**TASK REQUIREMENTS:**
(A) Please write out everything in the oocyte dysmorphism text from "Further, the morphological" down to "95% CI: 1.765–2.480).".
(B) In one to three sentences, explain why the oocyte dysmorphism text calls the higher rate of abnormal first polar body in patients with HIV infection only borderline.
(C) Answer these questions from the oocyte dysmorphism text, marking each answer to match its question:
(i) What was the overall prevalence of oocyte dysmorphisms in HIV-infected women?
(ii) Which form of cytoplasmic dysmorphism was most common in the studied sample?
(iii) In which women were smooth endoplasmic reticulum aggregates identified?

**TEXT UNDER STUDY:**
Further, the morphological characteristics of mature oocytes were assessed. The prevalence of various types of oocyte dysmorphisms in HIV-infected women was significantly higher versus women in the control group: 29.5% (362/1228) and 14.1% (154/1093), respectively (р<0.001, OR 2.092, 95% CI: 1.765–2.480).

As presented in Table 2, oocyte cytoplasmic abnormalities were significantly most common in the main group compared to the control group (26.37% and 11.7%, respectively; р<0.001, OR 2.26, 95% CI: 1.8–2.7). The most common form of cytoplasmic dysmorphisms of oocytes in the studied sample was central cytoplasmic granulation. Detection rate of the abnormal oocyte structure in the main group was 17.3% (213/1229), and 10% (109/1093) in the control group. The differences were statistically significant (р<0.001; OR 2.26, 95% CI: 1.8–2.7). Vacuoles in the oocytes of HIV-infected patients were found most often compared to the control group (1.4% and 0.3%, respectively; р=0.004; OR 5.044, 95% CI: 1.482–17.164), as well as non-homogeneous cytoplasm (7% and 1.7%, respectively; р<0.001, OR 4.029, 95% CI: 2.468–6.577); but oocytes with dark cytoplasm were found similarly often in both groups (1.1% and 0.5%, respectively; р=0.174, OR 1.9, 95% CI: 0.736–5.056). It should be noted, that smooth endoplasmic reticulum aggregates were identified only in the oocytes of HIV-infected women (1.3%, 16/1228).

138-1.jpg (207 KB)

Detection rate of extracytoplasmic anomalies in the structure of oocytes, as well as in combination with other parameters in HIV-infected patients was comparable with HIV-seronegative control. At the same time, granularity in the perivitelline space was significantly more often identified in the main group – in 6.2% (75/1228) of women and in 3.4% (37/1093) of women in the control group, respectively; р=0.002, OR 1.798, 95% CI: 1.223–2.642). Changes in the size of the perivitelline space in the control group were in 1.4% (17/1228) and in 3% (32/1093) of women in the main group, respectively; (р=0.009, OR 0.471, 95% CI: 0.263–0.844). Abnormal first polar body was most often in patients with HIV infection, however, statistically significant differences were on the borderline of statistical significance – 0.9% (11/1228) and 0.3% (3/1093), respectively; (р=0.054, OR 3.2, 95% CI: 0.910–11.624). Deformation of zona pellucida was found similarly often in both groups (0.7% (8/1228) and 0.9% (10/1093), respectively; р=0.465, ОШ 0.7, 95% CI: 0.281–1.791).

**RECORD EXTRACTS:**
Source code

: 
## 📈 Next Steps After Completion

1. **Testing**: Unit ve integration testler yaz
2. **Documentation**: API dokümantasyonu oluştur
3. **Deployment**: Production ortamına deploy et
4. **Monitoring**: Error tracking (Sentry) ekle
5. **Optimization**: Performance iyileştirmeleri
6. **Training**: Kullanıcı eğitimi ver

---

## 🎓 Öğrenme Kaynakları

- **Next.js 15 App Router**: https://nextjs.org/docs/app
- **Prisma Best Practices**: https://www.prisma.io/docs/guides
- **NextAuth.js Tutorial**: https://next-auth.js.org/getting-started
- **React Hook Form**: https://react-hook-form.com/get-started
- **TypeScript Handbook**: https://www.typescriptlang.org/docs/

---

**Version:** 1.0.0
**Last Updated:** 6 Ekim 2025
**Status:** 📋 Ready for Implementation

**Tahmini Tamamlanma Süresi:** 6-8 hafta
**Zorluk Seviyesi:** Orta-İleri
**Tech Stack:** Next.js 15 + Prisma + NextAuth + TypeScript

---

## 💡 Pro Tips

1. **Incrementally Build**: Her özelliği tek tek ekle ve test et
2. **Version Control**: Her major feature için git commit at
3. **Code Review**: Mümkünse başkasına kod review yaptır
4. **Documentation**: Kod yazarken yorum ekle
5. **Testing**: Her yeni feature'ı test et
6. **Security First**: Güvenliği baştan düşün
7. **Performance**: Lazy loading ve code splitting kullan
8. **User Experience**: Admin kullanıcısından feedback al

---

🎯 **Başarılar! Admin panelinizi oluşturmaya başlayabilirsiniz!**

**ANSWERS FOR EACH ITEM:**
(A)
Further, the morphological characteristics of mature oocytes were assessed. The prevalence of various types of oocyte dysmorphisms in HIV-infected women was significantly higher versus women in the control group: 29.5% (362/1228) and 14.1% (154/1093), respectively (р<0.001, OR 2.092, 95% CI: 1.765–2.480).

(B) Abnormal first polar body was more frequent in patients with HIV infection, at 0.9% (11/1228) against 0.3% (3/1093). The text calls this difference borderline because the p-value was 0.054 (OR 3.2, 95% CI: 0.910–11.624).

(C)
(i) 29.5% (362/1228).
(ii) Central cytoplasmic granulation.
(iii) Only in HIV-infected women (1.3%, 16/1228).